In an en banc decision issued on September 28, 2012, the Superior Court reversed previous case law and held that a defendant is no longer entitled to a credit against a verdict for any UIM benefits a plaintiff might have received prior to trial. Since 2009, in the case of Pusl v. Means, 982 A.2d 550 (Pa. Super. 2009, defendants had been entitled to receive a credit against a jury verdict for the amount of money a plaintiff received in UIM benefits from an auto insurance carrier. The previous decision of the Superior Court held that UIM benefits were a “double recovery” and were precluded by §1722 of the Motor Vehicle Financial Responsibility Law (MVFRL). In Smith v Rohrbaugh, 2012 Pa. Super 208 (Pa. Super 2012), the Superior Court determined that Pusl was wrongly decided.
The plaintiff in Smithreceived a jury verdict, after deduction of wage loss payments, in an amount of $35,036. The trial court, following Pusl, then granted a motion to mold that verdict to zero because the plaintiff had already recovered $75,000 in UIM benefits. The en banc Superior Court reversed and reinstated the verdict by holding that the language of §1722 of the MVFRL, which precludes plaintiffs from recovering benefits paid by certain first party benefit programs, including worker’s compensation and medical insurance benefits, did not include UIM benefits. The court further determined that the Pennsylvania legislature did not intend monies received from UIM benefits to be considered precluded “first party benefits” under §1722. Because UIM benefits were specifically designated as separate, available coverage under the MVFRL permitting UIM benefits to be credited against a third party award would violate the express intent of the legislature to provide an additional, separate coverage to insureds. The Superior Court also noted that although UIM benefits are commonly referred to as “first party benefits,” in fact, they are not so under the law as the award of the benefit is “inherently adversarial” and subject to arbitration or trial.

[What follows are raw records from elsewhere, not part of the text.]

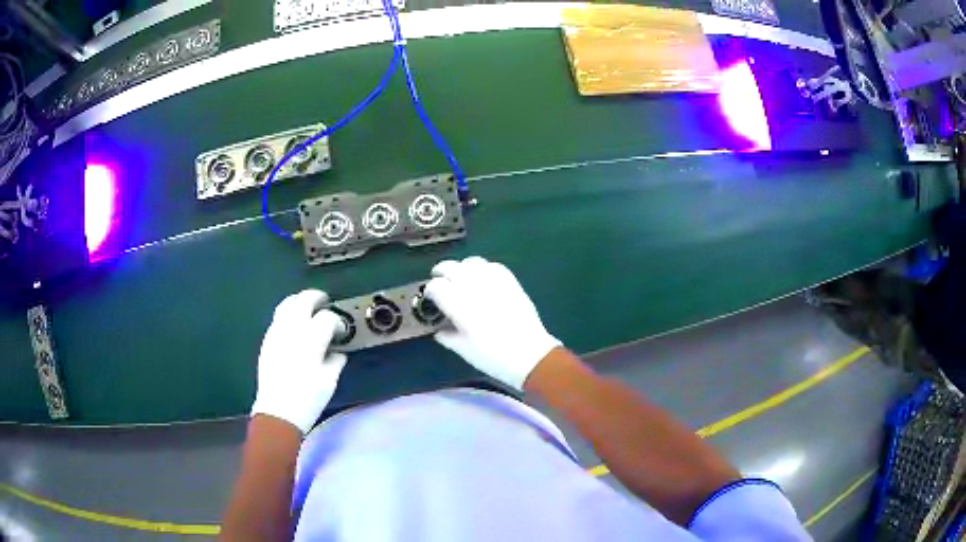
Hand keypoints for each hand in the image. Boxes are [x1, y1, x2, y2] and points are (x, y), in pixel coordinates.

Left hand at [251, 289, 347, 433]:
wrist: (278, 412)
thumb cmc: (308, 399)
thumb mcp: (329, 382)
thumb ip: (335, 361)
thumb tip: (337, 352)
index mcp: (311, 339)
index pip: (327, 317)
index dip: (337, 322)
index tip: (341, 332)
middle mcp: (292, 329)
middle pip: (304, 300)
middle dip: (317, 298)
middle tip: (325, 303)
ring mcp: (276, 333)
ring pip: (287, 304)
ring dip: (299, 301)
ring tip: (308, 308)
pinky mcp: (267, 340)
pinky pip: (278, 317)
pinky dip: (288, 314)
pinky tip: (294, 326)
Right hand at [425, 257, 560, 389]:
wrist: (529, 354)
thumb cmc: (492, 356)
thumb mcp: (463, 350)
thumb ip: (447, 336)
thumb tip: (439, 329)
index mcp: (458, 304)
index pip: (436, 286)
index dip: (430, 291)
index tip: (430, 298)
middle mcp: (473, 287)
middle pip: (450, 267)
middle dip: (441, 273)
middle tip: (440, 283)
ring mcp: (493, 281)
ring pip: (470, 262)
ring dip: (461, 268)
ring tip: (461, 279)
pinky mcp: (510, 281)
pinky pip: (492, 266)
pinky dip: (482, 268)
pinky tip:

The Superior Court’s en banc decision was fairly straight forward and eliminated the credit against a verdict for those amounts received by the plaintiff in UIM. However, in dicta, the court took the opportunity to also discuss the issue of how UIM subrogation may have affected preclusion in this matter. In the Smith case, the UIM insurer, State Farm, agreed to waive its subrogation rights because the tortfeasor was also a State Farm insured. Thus, the plaintiff argued that the molding of the verdict to zero by the trial court essentially reinstated the subrogation rights that were waived by State Farm. The court agreed with this argument, and confirmed that subrogation rights can be waived or modified by agreement of the parties. The court further agreed that allowing for the UIM credit against the verdict impermissibly interfered with the agreement between the plaintiff and State Farm as to the waiver of that subrogation.
What It Means to You
On the liability side, obviously those adjusting/defending motor vehicle claims where plaintiff has already received a payment for UIM benefits can no longer expect that monies received by the plaintiff will be credited against any jury verdict at trial. This will necessarily lead to increased damage exposure. For those who handle the UIM aspects of claims, since these amounts can no longer be deducted from any jury verdict, there may be less inclination to waive subrogation in UIM claims when there is the same insurer for both the plaintiff and defendant. The Smith decision has no effect on an UIM insurer’s right to receive a third-party credit in a UIM settlement or award. The law remains that such UIM awards or settlements may be molded to reflect available third party coverage, regardless of the amount of any third party settlement or award.